Une riposte à la misère

La vérité est que 80 % de la population argentine vit avec moins de 5,5 € par personne et par jour, 30 % avec moins de 1,90 €, et que plus d’un million de jeunes sont totalement désoeuvrés, sans travail ni éducation scolaire. Cela dans un pays où les prix sont très proches de ceux d’Europe. La colère touche aussi la petite bourgeoisie qui, un mois avant la grève générale, avait manifesté comme à son habitude par des concerts de casseroles.

C’est la première fois que le pouvoir péroniste affronte à la fois la petite bourgeoisie, une large part de la classe ouvrière et même des appareils syndicaux qui constituaient jusqu’alors ses relais efficaces. Reste à savoir si le mouvement ouvrier sera capable de donner des perspectives à ces révoltes. D’autres forces sociales guettent, comme l’opposition de droite à Kirchner. Mais qui sait si la situation ne pourrait pas faciliter l’apparition d’organisations combatives de travailleurs, d’autant que l’extrême gauche, notamment le Parti Ouvrier et le Parti des Travailleurs Socialistes (trotskystes), a montré qu’elle était présente dans cette montée des luttes.

10 janvier 2013, Georges RIVIERE


L’extrême gauche argentine

Le PTS (Parti des Travailleurs Socialistes), le PO (Parti Ouvrier) et l’IS (Gauche socialiste) se revendiquent du trotskysme et sont alliés au sein du FIT (Front de gauche et des travailleurs [2]). Ces partis militent au sein de la classe ouvrière, dans les syndicats CGT et CTA, dont ils combattent la bureaucratie.
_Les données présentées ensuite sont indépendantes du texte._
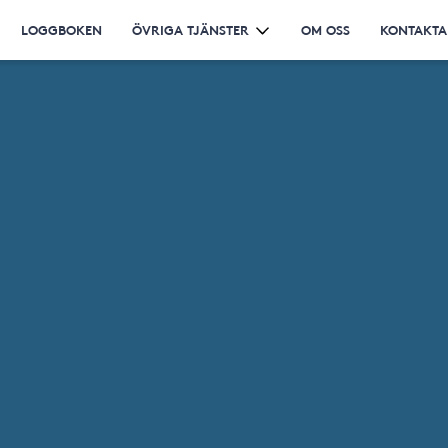
LOGGBOKEN
ÖVRIGA TJÄNSTER
OM OSS
KONTAKTA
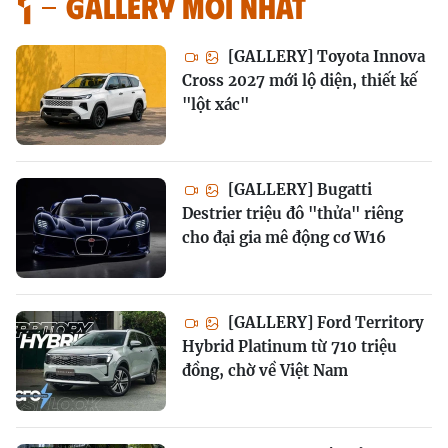
GALLERY MỚI NHẤT
[GALLERY] Toyota Innova
Cross 2027 mới lộ diện, thiết kế
"lột xác"
[GALLERY] Bugatti
Destrier triệu đô "thửa" riêng
cho đại gia mê động cơ W16
[GALLERY] Ford Territory
Hybrid Platinum từ 710 triệu
đồng, chờ về Việt Nam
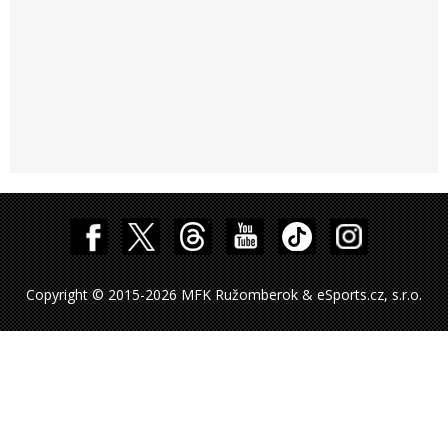
Copyright © 2015-2026 MFK Ružomberok & eSports.cz, s.r.o.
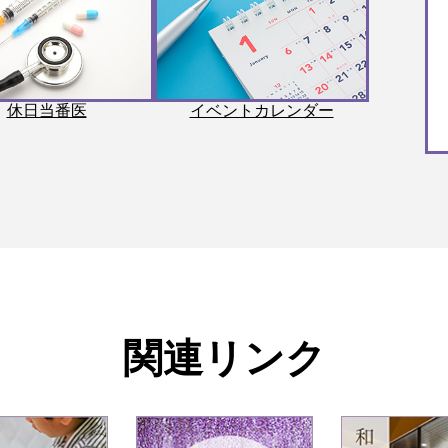
休日当番医
イベントカレンダー
関連リンク
4
5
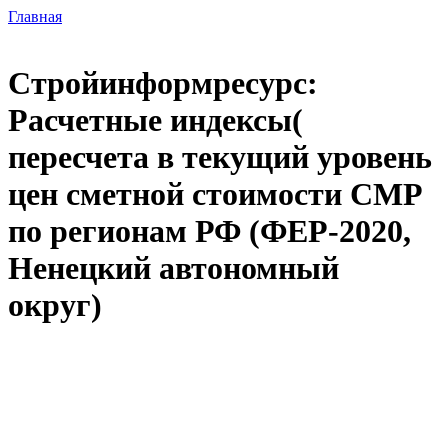
Главная
Стройинформресурс:
Расчетные индексы(
пересчета в текущий уровень
цен сметной стоимости СМР
по регионам РФ (ФЕР-2020,
Ненецкий автономный
округ)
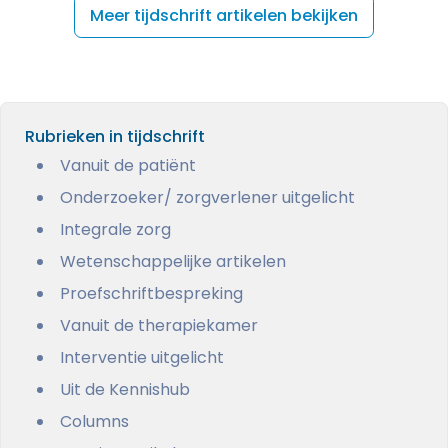
Meer tijdschrift artikelen bekijken
Rubrieken in tijdschrift
Vanuit de patiënt
Onderzoeker/ zorgverlener uitgelicht
Integrale zorg
Wetenschappelijke artikelen
Proefschriftbespreking
Vanuit de therapiekamer
Interventie uitgelicht
Uit de Kennishub
Columns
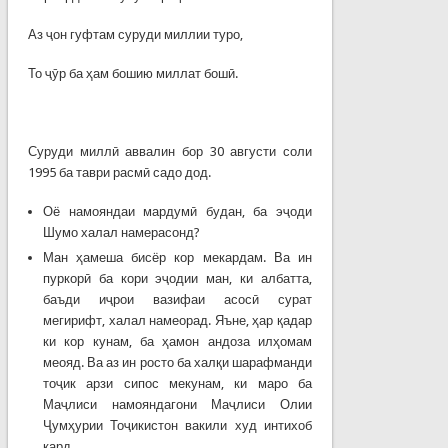
Аз ҷон гуфтам суруди миллии туро,
То ҷӯр ба ҳам бошию миллат бошӣ.
Суруди миллӣ аввалин бор 30 августи соли
1995 ба таври расмӣ садо дод.
Оё намояндаи мардумӣ будан, ба эҷоди
Шумо халал намерасонд?
Ман ҳамеша бисёр кор мекардам. Ва ин
пуркорӣ ба кори эҷодии ман, ки албатта,
баъди иҷрои вазифаи асосӣ сурат
мегирифт, халал намеорад. Яъне, ҳар қадар
ки кор кунам, ба ҳамон андоза илҳомам
меояд. Ва аз ин росто ба халқи шарафманди
тоҷик арзи сипос мекунам, ки маро ба
Маҷлиси намояндагони Маҷлиси Олии
Ҷумҳурии Тоҷикистон вакили худ интихоб
кард.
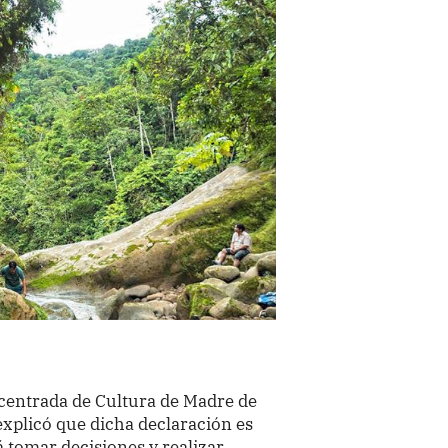
centrada de Cultura de Madre de
explicó que dicha declaración es
 tomar decisiones y realizar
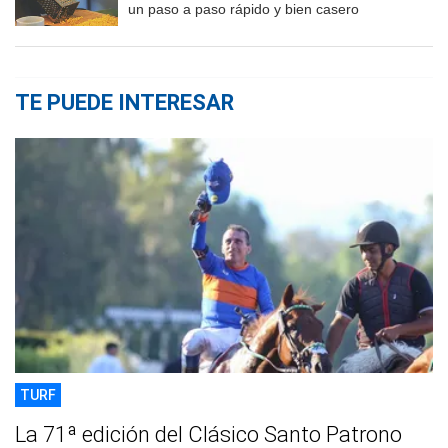
un paso a paso rápido y bien casero
TE PUEDE INTERESAR
TURF
La 71ª edición del Clásico Santo Patrono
Ils sont présents dans d’assez nombreuses entreprises, notamment la métallurgie, les transports, le commerce, l’enseignement. Ruben Sobrero, dirigeant de la section CGT Sarmiento du « RER » de Buenos Aires appartient ainsi à IS, tandis que Mariano Ferreyra, jeune militant assassiné lors d’une manifestation de cheminots précaires, était membre du PO. Jorge Altamira, dirigeant du PO et candidat du FIT à la Présidentielle de 2011, a recueilli 2,31 % des suffrages. Le FIT a un élu au parlement de la province de Neuquen (en Patagonie) : Raul Godoy (PTS), ouvrier de la fabrique de céramique Zanon. Le FIT a recueilli 7 % des suffrages dans certaines régions, comme à Salta (Nord). Les divergences entre ces partis portent essentiellement sur des questions historiques liées aux divisions des courants trotskystes dont ils sont issus. Ils se retrouvent toutefois pour critiquer de façon intransigeante le régime de Kirchner (comme ceux de Morales en Bolivie ou Chavez au Venezuela, contrairement à divers courants tiers-mondistes). Le PTS, comme le PO, ont des sections dans plusieurs États d’Amérique latine, par exemple la LOR en Bolivie (liée au PTS) qui intervient notamment dans des entreprises et quartiers d’El Alto, cité ouvrière d’un million d’habitants qui domine La Paz. 


[1Il faut souligner à ce propos l’attitude du quotidien Pagina 12, jadis gauchisant mais aujourd’hui pro Kirchner qui a très largement soutenu la thèse du complot.

[2En espagnol, « Frente de Izquierda y de los Trabajadores ». En Argentine, les divers partis définis comme « extrême-gauche » en Europe sont traditionnellement désignés comme « de gauche ». Dans ce pays, il n’existe en effet pratiquement pas de partis de « gauche », dans le sens où on l’entend en Europe, le PS et le PC étant très faibles et l’espace étant occupé par la gauche nationaliste du Parti Justicialiste (péroniste).